*YOUR OBJECTIVE*: Return a copy of each line in the listing that includes the word "January".

*PROVIDED RECORDS*:
::::::::::
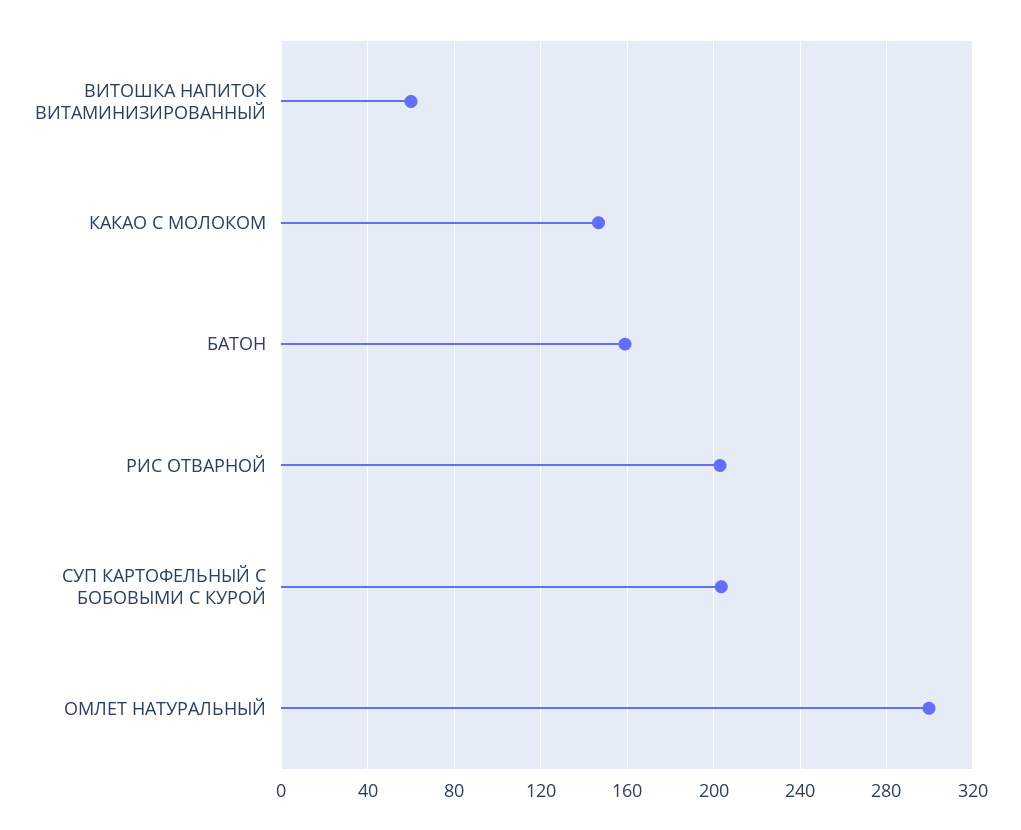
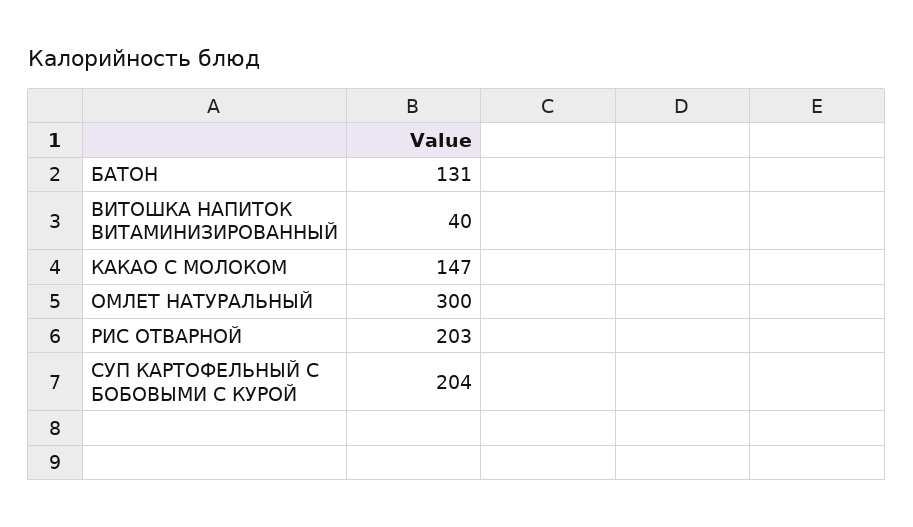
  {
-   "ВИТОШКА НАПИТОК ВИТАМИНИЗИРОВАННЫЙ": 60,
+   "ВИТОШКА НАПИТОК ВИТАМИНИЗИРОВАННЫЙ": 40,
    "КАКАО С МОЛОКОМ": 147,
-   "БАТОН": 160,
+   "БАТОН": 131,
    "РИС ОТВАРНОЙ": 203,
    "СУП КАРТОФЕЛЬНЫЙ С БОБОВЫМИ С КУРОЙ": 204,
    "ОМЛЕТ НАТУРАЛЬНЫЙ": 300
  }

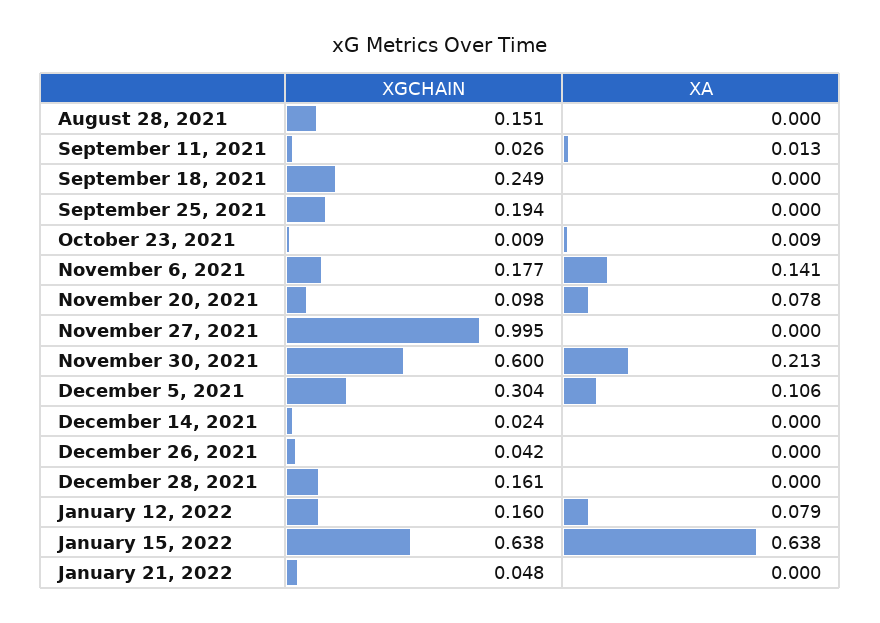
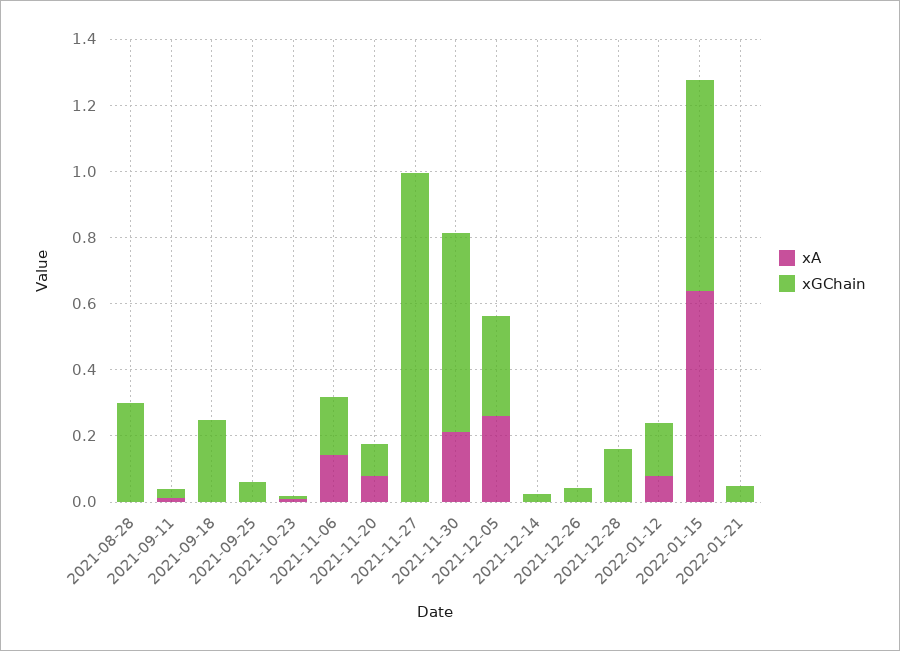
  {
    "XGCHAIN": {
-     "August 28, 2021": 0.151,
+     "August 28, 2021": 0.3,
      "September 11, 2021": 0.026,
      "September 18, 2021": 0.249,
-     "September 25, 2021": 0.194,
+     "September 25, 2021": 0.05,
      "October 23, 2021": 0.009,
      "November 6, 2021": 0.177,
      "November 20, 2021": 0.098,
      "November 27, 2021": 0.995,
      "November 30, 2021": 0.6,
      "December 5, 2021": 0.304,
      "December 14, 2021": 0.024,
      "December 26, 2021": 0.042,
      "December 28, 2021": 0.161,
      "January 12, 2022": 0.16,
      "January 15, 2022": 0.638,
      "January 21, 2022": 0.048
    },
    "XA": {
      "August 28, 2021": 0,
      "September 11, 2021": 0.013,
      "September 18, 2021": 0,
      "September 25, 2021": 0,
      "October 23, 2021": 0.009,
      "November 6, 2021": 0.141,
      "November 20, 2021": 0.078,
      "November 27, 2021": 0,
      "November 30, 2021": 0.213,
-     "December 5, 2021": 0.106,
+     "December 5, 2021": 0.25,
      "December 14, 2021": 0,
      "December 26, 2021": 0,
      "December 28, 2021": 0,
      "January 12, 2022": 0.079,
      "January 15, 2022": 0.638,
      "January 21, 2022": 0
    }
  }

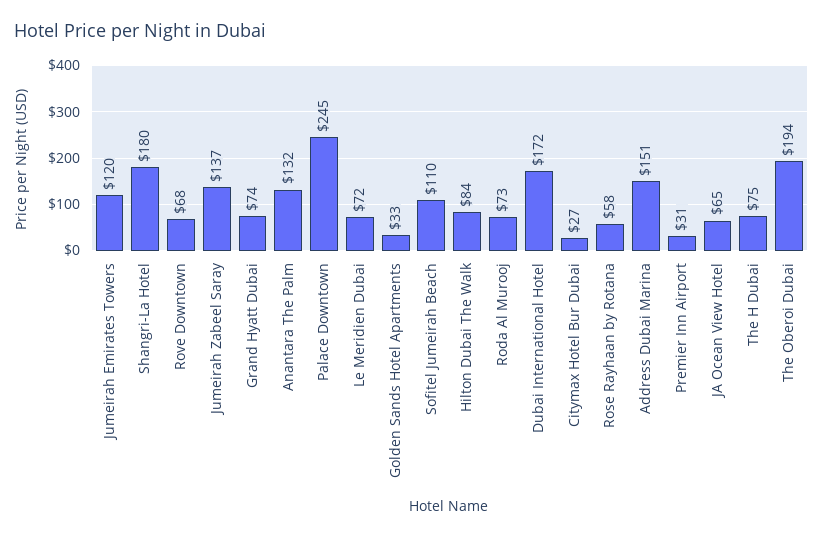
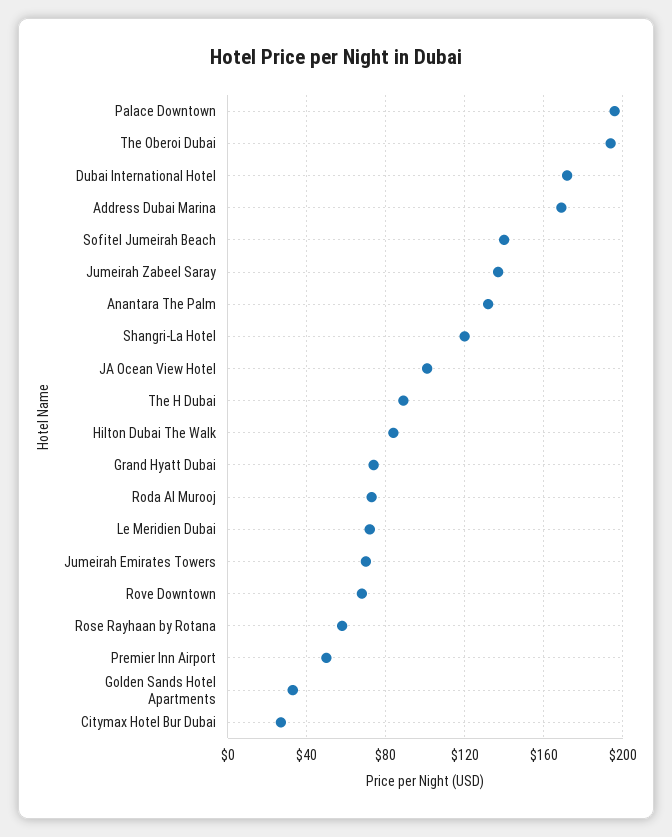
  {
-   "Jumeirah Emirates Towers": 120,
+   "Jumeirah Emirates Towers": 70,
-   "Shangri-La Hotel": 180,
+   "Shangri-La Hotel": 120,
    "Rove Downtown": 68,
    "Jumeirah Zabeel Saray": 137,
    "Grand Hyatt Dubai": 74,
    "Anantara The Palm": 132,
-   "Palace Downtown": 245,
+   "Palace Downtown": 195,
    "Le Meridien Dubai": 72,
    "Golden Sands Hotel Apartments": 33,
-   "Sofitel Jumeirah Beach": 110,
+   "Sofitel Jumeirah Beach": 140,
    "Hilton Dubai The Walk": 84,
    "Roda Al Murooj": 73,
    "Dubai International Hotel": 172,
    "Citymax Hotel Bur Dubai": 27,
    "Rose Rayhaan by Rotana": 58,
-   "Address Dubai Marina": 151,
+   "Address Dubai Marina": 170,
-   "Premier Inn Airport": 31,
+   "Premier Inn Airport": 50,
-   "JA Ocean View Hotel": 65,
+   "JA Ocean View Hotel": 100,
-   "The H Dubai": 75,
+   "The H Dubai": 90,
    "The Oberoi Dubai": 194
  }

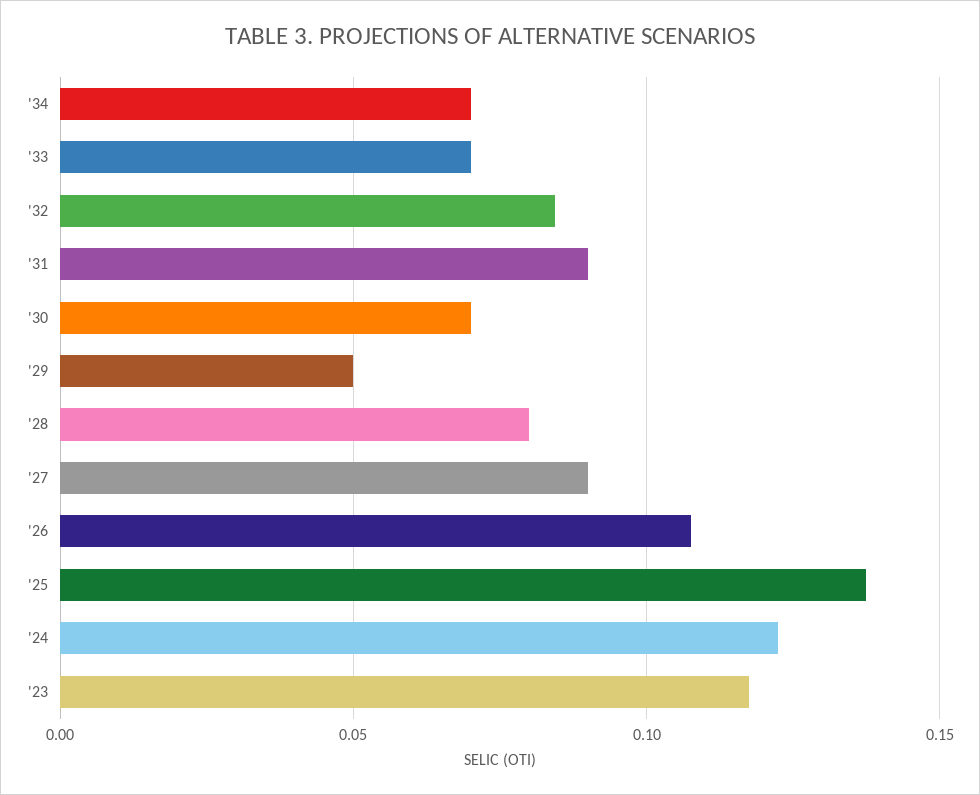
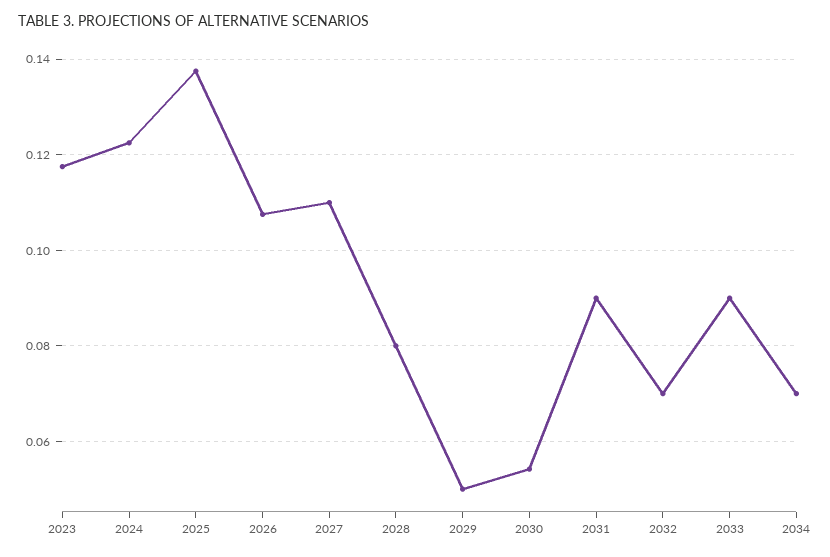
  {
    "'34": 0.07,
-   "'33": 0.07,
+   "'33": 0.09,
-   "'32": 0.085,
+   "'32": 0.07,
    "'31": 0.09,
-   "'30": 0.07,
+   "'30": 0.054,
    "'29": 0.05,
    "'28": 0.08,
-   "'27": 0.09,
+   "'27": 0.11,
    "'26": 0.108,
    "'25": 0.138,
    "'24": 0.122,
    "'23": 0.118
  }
::::::::::
*OUTPUT FOR THIS EXERCISE*:
      "January 12, 2022": 0.16,
      "January 15, 2022": 0.638,
      "January 21, 2022": 0.048
      "January 12, 2022": 0.079,
      "January 15, 2022": 0.638,
      "January 21, 2022": 0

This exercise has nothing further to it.